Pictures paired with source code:
[Start of section]

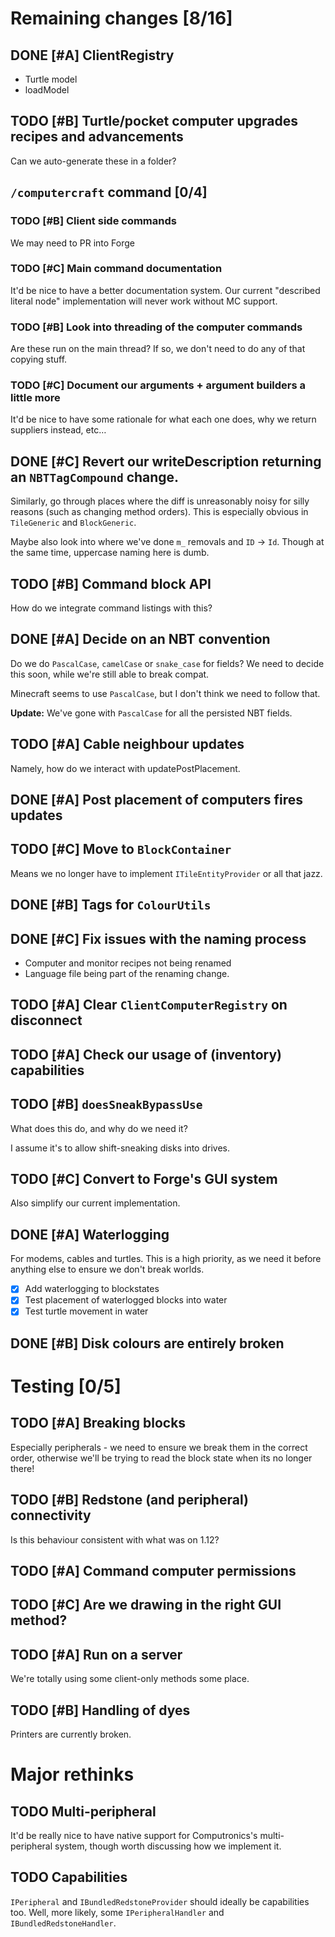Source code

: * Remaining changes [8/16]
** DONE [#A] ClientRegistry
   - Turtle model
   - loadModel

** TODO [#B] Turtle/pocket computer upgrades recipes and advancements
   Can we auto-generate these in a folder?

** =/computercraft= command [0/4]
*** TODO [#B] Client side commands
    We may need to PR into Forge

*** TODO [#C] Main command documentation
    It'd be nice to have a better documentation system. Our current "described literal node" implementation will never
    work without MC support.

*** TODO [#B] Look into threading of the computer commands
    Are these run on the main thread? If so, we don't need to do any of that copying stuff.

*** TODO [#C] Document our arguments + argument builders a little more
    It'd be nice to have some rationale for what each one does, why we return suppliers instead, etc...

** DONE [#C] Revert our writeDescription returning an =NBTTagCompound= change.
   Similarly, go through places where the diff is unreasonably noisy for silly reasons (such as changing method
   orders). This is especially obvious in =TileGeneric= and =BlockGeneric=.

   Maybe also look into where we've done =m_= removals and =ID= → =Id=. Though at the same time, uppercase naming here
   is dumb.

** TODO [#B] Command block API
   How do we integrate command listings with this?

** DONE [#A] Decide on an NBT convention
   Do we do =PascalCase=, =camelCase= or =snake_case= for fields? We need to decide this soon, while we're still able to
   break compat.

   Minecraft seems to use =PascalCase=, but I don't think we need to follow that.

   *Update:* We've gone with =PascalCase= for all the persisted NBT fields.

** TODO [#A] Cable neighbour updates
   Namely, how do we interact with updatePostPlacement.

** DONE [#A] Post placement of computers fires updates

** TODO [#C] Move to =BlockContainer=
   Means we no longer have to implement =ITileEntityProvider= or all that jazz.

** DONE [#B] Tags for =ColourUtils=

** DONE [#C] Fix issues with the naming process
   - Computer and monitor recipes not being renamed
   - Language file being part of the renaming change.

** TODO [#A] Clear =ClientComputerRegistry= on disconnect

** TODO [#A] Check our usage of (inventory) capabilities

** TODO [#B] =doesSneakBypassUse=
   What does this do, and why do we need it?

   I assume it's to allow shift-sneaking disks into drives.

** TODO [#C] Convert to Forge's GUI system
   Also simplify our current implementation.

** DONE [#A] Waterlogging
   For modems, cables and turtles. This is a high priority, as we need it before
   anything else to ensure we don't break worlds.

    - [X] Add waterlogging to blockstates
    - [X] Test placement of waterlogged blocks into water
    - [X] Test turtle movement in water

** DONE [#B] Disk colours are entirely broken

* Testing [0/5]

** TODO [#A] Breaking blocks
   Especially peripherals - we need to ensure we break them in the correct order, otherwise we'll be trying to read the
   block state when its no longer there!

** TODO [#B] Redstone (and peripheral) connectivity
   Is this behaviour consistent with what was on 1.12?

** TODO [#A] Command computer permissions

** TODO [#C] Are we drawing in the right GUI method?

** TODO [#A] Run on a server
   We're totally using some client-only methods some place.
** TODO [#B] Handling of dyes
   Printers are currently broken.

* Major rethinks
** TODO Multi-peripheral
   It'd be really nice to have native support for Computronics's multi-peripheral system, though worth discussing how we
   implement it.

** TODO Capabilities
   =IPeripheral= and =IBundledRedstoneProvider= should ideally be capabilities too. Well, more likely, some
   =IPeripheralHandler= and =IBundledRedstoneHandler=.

[End of section]

About this exercise: Set down, unchanged, only those lines above that fall between the line with "Command block API" and the line with "- [X] Test placement", the two end lines included.

Solution to the problem:
** TODO [#B] Command block API
   How do we integrate command listings with this?

** DONE [#A] Decide on an NBT convention
   Do we do =PascalCase=, =camelCase= or =snake_case= for fields? We need to decide this soon, while we're still able to
   break compat.

   Minecraft seems to use =PascalCase=, but I don't think we need to follow that.

   *Update:* We've gone with =PascalCase= for all the persisted NBT fields.

** TODO [#A] Cable neighbour updates
   Namely, how do we interact with updatePostPlacement.

** DONE [#A] Post placement of computers fires updates

** TODO [#C] Move to =BlockContainer=
   Means we no longer have to implement =ITileEntityProvider= or all that jazz.

** DONE [#B] Tags for =ColourUtils=

** DONE [#C] Fix issues with the naming process
   - Computer and monitor recipes not being renamed
   - Language file being part of the renaming change.

** TODO [#A] Clear =ClientComputerRegistry= on disconnect

** TODO [#A] Check our usage of (inventory) capabilities

** TODO [#B] =doesSneakBypassUse=
   What does this do, and why do we need it?

   I assume it's to allow shift-sneaking disks into drives.

** TODO [#C] Convert to Forge's GUI system
   Also simplify our current implementation.

** DONE [#A] Waterlogging
   For modems, cables and turtles. This is a high priority, as we need it before
   anything else to ensure we don't break worlds.

    - [X] Add waterlogging to blockstates
    - [X] Test placement of waterlogged blocks into water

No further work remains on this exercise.